PROVIDED ENTRIES:
- Opening Delimiter -

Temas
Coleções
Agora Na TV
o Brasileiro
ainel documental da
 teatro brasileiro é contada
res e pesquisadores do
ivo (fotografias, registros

- Closing Delimiter -

DIRECTIONS FOR THIS TASK: Please reproduce the material above with "Coleções" swapped for "Acervos", keeping every other line and character the same.

SOLUTION FOR THIS TASK:
Temas
Acervos
Agora Na TV
o Brasileiro
ainel documental da
 teatro brasileiro é contada
res e pesquisadores do
ivo (fotografias, registros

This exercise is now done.